Regularised primal–dual interior‐point method for dynamic optimal power flow with block‐angular structures

To implement privacy protection and high‐efficiency distributed computing of the large‐scale dynamic optimal power flow (DOPF) of the multi‐area interconnected power system, the regularised term (RT) and primal–dual interior‐point method (PDIPM), denoted by R‐PDIPM, is proposed to distribute and parallel such DOPF solutions. First, the DOPF is transformed into a prime block‐angular problem through the replication of the coupling node variables, and the multi‐area decoupling of the power grid is realised. However, it is easier to develop a singular (ill‐conditioned) block matrix of Newton's system under the distributed computing of PDIPM. Second, though introducing the RT into the Lagrangian function of PDIPM based on regular technology, the matrix of Newton's system becomes quasi‐definite and strongly factorisable.

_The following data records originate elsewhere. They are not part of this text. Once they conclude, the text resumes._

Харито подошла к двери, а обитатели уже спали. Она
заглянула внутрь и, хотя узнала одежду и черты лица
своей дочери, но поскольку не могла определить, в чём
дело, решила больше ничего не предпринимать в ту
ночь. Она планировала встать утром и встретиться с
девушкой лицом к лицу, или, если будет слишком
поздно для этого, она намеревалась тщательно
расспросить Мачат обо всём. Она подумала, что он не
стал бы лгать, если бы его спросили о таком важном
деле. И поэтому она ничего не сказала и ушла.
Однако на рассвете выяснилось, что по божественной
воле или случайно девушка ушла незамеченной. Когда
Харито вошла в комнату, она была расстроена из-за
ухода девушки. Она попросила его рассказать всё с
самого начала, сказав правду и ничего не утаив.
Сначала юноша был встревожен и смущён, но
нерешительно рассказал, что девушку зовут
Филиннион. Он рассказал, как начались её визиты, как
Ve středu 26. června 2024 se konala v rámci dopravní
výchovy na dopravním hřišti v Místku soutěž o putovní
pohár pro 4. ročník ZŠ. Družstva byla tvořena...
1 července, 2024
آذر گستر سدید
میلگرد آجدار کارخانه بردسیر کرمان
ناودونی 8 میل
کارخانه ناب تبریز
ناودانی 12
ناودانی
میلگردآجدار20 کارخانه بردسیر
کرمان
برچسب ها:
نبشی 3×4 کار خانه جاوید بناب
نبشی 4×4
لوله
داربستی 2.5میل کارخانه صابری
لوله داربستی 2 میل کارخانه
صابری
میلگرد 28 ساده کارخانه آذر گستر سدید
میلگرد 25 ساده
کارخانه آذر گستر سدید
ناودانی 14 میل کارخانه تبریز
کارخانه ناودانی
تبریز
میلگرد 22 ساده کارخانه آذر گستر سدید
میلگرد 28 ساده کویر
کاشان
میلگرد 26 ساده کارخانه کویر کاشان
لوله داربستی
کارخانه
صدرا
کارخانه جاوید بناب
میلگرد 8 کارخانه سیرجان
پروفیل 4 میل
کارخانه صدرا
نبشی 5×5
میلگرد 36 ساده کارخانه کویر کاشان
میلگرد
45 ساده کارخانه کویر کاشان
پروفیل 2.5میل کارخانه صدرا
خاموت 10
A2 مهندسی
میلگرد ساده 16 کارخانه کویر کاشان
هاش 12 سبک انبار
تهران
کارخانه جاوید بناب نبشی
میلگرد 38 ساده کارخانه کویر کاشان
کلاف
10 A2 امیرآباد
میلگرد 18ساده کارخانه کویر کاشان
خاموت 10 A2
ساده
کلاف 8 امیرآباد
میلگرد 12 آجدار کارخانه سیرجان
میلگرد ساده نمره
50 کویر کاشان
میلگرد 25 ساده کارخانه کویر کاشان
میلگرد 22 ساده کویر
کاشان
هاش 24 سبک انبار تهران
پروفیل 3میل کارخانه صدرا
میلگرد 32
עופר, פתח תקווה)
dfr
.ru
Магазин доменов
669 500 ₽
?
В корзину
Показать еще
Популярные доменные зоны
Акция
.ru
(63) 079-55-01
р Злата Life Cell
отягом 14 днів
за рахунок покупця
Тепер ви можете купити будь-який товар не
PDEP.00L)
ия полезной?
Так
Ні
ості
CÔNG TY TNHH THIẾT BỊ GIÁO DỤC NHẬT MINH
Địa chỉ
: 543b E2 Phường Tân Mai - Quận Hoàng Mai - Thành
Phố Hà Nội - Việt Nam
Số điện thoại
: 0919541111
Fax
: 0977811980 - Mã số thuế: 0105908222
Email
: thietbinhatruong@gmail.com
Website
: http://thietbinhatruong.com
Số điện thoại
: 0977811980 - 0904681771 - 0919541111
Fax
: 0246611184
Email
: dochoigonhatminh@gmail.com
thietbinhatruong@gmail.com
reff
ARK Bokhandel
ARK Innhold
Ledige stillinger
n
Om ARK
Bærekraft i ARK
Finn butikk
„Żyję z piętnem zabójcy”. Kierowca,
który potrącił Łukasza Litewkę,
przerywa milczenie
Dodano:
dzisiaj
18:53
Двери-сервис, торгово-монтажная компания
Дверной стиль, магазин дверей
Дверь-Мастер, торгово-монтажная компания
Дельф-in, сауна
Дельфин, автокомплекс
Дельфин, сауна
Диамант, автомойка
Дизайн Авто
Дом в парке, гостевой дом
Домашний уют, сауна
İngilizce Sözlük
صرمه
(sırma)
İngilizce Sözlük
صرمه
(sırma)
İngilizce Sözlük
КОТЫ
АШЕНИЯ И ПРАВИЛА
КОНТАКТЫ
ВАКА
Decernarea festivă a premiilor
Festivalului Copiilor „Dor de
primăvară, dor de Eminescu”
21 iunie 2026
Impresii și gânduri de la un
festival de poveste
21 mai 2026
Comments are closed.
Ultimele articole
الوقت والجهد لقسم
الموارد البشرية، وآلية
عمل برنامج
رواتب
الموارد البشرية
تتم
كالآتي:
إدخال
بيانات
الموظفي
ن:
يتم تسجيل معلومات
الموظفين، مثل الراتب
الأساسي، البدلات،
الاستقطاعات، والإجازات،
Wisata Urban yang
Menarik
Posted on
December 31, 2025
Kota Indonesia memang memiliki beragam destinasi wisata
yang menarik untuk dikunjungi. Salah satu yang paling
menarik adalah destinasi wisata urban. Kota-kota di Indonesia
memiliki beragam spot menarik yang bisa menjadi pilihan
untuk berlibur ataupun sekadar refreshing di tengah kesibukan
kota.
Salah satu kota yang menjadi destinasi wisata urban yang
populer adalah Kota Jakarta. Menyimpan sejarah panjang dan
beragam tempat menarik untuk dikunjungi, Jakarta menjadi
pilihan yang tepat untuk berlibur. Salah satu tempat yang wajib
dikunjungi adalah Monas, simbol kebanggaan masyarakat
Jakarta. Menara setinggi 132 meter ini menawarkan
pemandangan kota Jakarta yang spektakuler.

The robustness of distributed computing of PDIPM is enhanced, and the convergence speed is also improved. Case studies on the 3012 and 3074 node systems over 2–4 time intervals are presented. The results show that the R‐PDIPM is more robust in efficiently solving the problem than PDIPM in distributed computing, which is suited for distributed calculation of DOPF in a large‐scale multi‐area power system.